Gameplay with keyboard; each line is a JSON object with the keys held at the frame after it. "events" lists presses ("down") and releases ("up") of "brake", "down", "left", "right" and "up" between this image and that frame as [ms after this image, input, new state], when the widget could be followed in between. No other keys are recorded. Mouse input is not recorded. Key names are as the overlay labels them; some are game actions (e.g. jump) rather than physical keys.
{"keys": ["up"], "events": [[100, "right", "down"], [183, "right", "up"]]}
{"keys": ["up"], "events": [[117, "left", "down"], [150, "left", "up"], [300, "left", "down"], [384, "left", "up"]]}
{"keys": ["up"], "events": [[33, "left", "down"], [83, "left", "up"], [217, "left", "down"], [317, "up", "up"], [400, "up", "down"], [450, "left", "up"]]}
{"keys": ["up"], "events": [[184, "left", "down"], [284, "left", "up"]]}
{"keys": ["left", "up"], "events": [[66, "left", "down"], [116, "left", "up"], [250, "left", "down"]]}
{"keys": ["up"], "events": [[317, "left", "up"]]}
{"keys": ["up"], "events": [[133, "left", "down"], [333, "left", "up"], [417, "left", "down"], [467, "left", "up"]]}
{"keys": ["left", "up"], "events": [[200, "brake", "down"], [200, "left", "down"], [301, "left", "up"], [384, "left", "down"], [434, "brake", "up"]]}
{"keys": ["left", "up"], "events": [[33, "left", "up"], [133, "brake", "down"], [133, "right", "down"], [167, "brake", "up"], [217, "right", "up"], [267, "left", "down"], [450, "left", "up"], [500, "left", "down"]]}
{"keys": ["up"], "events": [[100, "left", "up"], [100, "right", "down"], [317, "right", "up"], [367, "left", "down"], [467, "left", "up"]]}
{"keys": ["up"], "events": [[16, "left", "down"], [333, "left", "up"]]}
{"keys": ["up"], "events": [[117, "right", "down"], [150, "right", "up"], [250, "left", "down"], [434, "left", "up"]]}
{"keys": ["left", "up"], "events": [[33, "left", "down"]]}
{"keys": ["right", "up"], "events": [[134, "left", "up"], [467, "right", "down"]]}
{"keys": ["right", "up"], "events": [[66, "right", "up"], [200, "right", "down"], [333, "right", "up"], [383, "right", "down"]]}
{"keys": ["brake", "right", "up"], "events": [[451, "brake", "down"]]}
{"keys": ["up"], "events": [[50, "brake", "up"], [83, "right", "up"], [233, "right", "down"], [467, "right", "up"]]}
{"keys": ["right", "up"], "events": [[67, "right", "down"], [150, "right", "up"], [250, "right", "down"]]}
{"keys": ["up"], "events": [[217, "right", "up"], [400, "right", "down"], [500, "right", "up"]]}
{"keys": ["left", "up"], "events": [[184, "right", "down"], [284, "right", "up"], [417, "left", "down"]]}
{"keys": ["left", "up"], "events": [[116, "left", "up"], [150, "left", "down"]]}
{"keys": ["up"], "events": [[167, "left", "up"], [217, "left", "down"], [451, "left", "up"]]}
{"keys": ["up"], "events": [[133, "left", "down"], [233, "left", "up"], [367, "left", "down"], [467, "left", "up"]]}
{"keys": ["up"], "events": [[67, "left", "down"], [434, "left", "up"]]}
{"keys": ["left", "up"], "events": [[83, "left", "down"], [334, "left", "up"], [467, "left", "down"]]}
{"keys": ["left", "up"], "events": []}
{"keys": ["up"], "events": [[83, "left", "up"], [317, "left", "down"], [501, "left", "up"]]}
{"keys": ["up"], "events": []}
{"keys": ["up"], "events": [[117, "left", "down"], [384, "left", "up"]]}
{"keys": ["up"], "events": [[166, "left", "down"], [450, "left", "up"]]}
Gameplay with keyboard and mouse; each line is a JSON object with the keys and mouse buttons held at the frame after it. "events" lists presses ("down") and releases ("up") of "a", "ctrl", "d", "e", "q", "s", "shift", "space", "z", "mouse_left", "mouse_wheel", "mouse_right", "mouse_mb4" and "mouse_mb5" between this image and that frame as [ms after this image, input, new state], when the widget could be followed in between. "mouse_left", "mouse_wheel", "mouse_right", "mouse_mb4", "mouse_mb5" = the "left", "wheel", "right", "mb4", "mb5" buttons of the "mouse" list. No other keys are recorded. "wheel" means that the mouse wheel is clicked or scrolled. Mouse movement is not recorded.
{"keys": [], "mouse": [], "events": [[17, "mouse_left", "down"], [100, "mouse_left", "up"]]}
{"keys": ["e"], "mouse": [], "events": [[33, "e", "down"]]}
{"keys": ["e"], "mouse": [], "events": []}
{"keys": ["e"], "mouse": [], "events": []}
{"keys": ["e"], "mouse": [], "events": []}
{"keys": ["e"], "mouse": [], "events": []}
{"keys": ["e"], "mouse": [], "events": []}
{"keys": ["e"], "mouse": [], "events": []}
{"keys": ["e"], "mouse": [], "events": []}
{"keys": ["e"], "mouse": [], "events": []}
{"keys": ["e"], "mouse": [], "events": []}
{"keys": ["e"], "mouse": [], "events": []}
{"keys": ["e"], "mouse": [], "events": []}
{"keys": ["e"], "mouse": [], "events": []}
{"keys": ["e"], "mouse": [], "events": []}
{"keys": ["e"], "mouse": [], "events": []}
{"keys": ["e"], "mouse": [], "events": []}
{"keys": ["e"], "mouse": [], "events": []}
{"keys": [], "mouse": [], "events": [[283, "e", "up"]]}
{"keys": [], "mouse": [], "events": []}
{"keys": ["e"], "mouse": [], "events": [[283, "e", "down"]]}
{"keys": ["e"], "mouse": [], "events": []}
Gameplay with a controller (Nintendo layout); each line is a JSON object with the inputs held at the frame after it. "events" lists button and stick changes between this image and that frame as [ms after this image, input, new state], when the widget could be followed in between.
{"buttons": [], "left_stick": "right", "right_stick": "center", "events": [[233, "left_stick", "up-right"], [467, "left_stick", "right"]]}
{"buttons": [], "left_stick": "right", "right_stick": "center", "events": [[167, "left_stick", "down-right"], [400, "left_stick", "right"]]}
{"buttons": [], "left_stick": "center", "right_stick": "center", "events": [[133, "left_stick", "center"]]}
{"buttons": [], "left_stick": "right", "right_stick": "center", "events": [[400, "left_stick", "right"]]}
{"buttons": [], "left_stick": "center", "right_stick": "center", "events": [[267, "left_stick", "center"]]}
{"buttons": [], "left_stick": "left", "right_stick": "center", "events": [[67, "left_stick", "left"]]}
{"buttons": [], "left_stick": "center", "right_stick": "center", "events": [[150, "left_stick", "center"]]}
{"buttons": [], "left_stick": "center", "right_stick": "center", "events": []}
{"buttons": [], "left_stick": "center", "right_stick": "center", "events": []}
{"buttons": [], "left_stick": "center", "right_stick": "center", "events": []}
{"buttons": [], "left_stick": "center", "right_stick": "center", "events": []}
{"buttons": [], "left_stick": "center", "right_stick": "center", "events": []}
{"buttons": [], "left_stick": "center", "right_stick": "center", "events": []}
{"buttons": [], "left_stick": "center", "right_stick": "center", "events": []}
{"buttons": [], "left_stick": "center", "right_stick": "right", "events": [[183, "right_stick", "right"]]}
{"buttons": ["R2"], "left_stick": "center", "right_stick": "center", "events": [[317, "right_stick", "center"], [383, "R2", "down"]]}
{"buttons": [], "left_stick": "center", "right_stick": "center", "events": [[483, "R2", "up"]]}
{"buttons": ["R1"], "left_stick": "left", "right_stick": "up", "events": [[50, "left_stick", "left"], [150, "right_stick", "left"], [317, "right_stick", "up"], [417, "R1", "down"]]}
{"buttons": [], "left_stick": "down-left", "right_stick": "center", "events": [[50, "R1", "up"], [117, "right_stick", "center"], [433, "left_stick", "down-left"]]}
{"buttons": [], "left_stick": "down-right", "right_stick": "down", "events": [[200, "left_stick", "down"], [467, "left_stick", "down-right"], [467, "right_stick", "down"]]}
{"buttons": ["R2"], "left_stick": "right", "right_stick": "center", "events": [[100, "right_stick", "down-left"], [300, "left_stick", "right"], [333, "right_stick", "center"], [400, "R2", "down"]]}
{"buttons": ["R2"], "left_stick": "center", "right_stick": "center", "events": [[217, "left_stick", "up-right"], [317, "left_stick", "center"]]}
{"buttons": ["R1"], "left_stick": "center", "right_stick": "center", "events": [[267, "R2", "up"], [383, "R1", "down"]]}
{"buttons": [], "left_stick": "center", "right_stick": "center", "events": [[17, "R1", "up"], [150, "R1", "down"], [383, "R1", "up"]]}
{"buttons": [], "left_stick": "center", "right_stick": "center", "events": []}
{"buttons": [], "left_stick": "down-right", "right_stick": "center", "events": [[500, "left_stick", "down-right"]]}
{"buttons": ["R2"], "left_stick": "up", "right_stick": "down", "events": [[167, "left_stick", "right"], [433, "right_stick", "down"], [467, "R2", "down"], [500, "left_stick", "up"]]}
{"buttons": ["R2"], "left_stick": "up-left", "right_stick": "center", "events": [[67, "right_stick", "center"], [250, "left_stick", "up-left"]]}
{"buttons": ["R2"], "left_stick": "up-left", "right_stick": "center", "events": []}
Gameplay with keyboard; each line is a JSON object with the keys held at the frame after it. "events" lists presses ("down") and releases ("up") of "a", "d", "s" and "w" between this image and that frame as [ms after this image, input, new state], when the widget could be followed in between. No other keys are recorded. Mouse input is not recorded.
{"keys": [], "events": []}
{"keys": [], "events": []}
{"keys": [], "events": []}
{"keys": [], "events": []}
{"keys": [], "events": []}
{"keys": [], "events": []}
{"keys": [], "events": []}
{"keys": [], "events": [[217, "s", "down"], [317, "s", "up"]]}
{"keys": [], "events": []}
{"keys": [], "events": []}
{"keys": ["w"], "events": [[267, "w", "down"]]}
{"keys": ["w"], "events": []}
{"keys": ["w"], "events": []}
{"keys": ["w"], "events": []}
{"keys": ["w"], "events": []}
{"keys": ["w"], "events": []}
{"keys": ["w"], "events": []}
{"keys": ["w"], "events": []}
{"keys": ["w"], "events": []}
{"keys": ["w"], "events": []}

▶ _Work item_
Filter the records above for lines containing the word "brake", and copy those lines.

▶ _Result_
Gameplay with keyboard; each line is a JSON object with the keys held at the frame after it. "events" lists presses ("down") and releases ("up") of "brake", "down", "left", "right" and "up" between this image and that frame as [ms after this image, input, new state], when the widget could be followed in between. No other keys are recorded. Mouse input is not recorded. Key names are as the overlay labels them; some are game actions (e.g. jump) rather than physical keys.
{"keys": ["left", "up"], "events": [[200, "brake", "down"], [200, "left", "down"], [301, "left", "up"], [384, "left", "down"], [434, "brake", "up"]]}
{"keys": ["left", "up"], "events": [[33, "left", "up"], [133, "brake", "down"], [133, "right", "down"], [167, "brake", "up"], [217, "right", "up"], [267, "left", "down"], [450, "left", "up"], [500, "left", "down"]]}
{"keys": ["brake", "right", "up"], "events": [[451, "brake", "down"]]}
{"keys": ["up"], "events": [[50, "brake", "up"], [83, "right", "up"], [233, "right", "down"], [467, "right", "up"]]}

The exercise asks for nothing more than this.